PASSAGE PROVIDED section start

By Ted Murcray
The question of the nature of truth lies at the heart of each of our disciplines. In our contemporary setting this question has acquired additional significance. For many in the Academy today, the question of truth is considered, at minimum, unimportant and, depending upon the thinker, at the maximum, evidence of thinking fraught with presumed elitism, or racism, or aspirations of domination, or extreme ignorance. All statements asserting truth are considered by some as veiled efforts at control through the not so subtle exercise of raw power.
This has not always been the case but the impact of Modernity on contemporary culture has produced a wide spread assertion of relativism that robs the concept of truth of any meaning or significance. Often relativism is asserted with an absolutist affirmation that reveals a self-contradictory stance.

PASSAGE PROVIDED section end

REQUIREMENT
Please write out the passage on the nature of truth word for word, starting at "By Ted Murcray" and ending at "a self-contradictory stance.".

PROVIDED MATERIAL section start

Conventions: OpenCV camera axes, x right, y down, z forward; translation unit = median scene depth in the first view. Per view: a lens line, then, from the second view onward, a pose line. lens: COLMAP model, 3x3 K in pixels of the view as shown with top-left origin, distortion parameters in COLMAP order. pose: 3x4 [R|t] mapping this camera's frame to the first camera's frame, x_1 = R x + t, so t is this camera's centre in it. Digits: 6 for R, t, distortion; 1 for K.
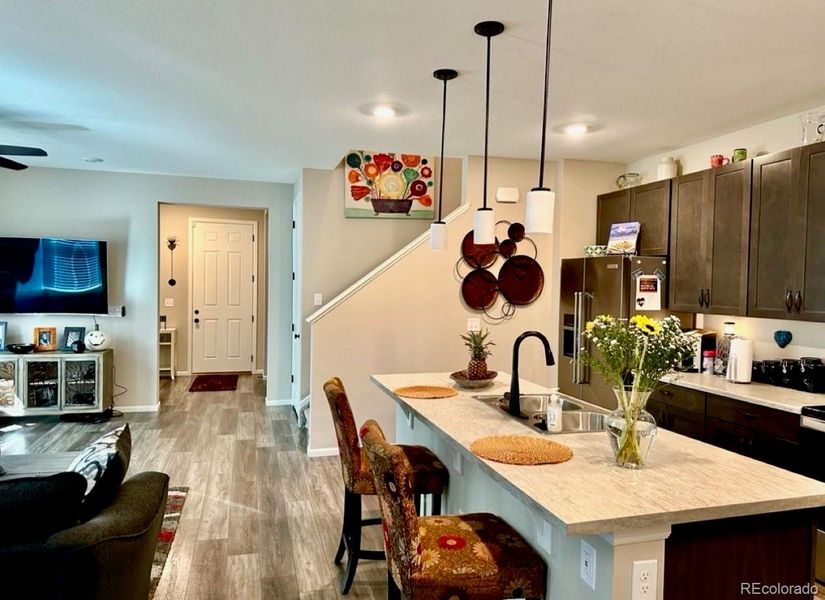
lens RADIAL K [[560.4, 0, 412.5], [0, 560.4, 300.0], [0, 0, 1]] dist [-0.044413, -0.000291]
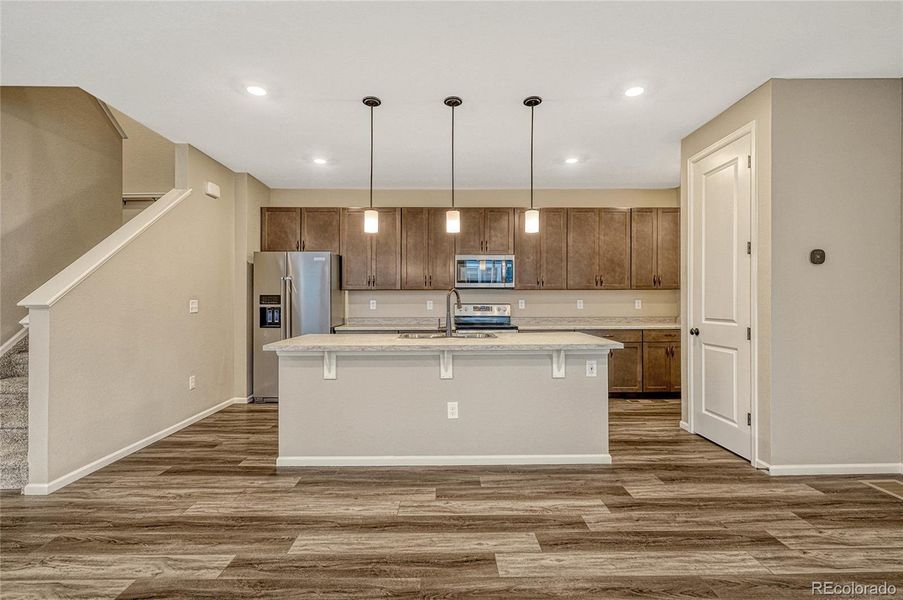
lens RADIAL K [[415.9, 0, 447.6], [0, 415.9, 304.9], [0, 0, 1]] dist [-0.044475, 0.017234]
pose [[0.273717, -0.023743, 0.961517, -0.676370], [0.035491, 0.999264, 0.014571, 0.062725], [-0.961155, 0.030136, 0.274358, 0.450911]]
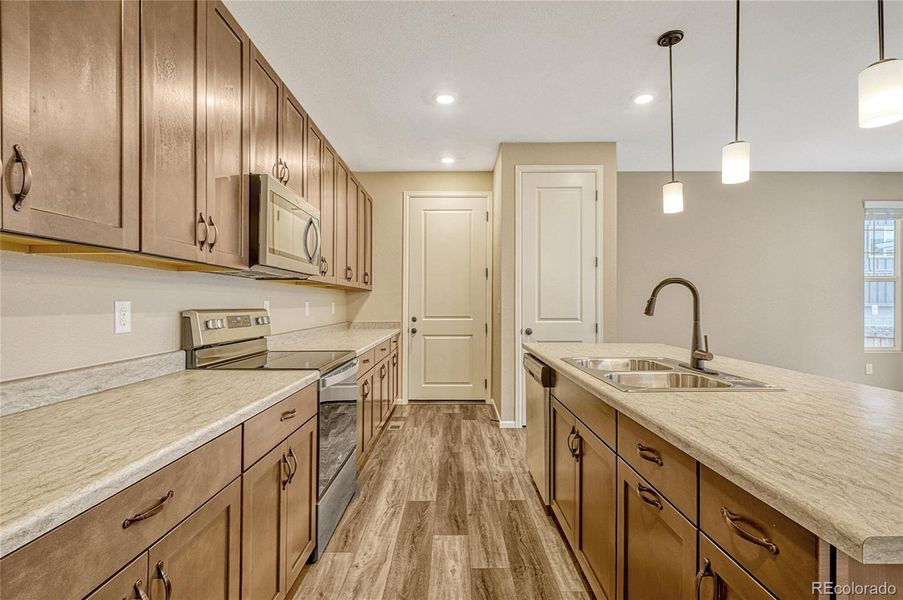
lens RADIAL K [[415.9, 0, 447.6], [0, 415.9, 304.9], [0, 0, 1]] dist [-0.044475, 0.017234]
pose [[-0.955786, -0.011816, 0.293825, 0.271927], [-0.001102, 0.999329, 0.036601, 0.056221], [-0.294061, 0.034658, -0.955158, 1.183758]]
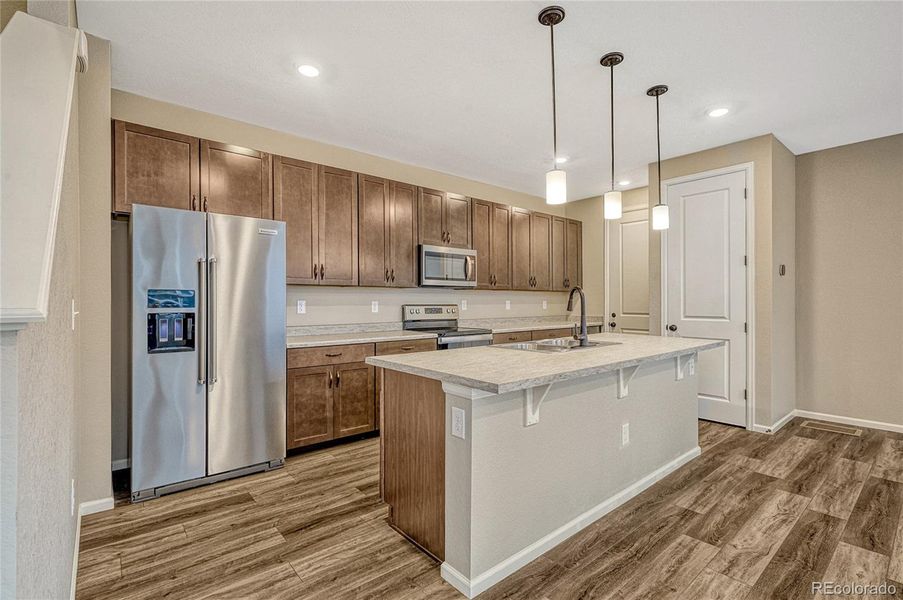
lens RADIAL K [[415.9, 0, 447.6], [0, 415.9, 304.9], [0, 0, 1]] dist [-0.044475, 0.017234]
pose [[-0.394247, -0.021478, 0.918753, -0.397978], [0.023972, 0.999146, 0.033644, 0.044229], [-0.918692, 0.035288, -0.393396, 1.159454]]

PROVIDED MATERIAL section end

WRITTEN SOLUTION
By Ted Murcray
The question of the nature of truth lies at the heart of each of our disciplines. In our contemporary setting this question has acquired additional significance. For many in the Academy today, the question of truth is considered, at minimum, unimportant and, depending upon the thinker, at the maximum, evidence of thinking fraught with presumed elitism, or racism, or aspirations of domination, or extreme ignorance. All statements asserting truth are considered by some as veiled efforts at control through the not so subtle exercise of raw power.
This has not always been the case but the impact of Modernity on contemporary culture has produced a wide spread assertion of relativism that robs the concept of truth of any meaning or significance. Often relativism is asserted with an absolutist affirmation that reveals a self-contradictory stance.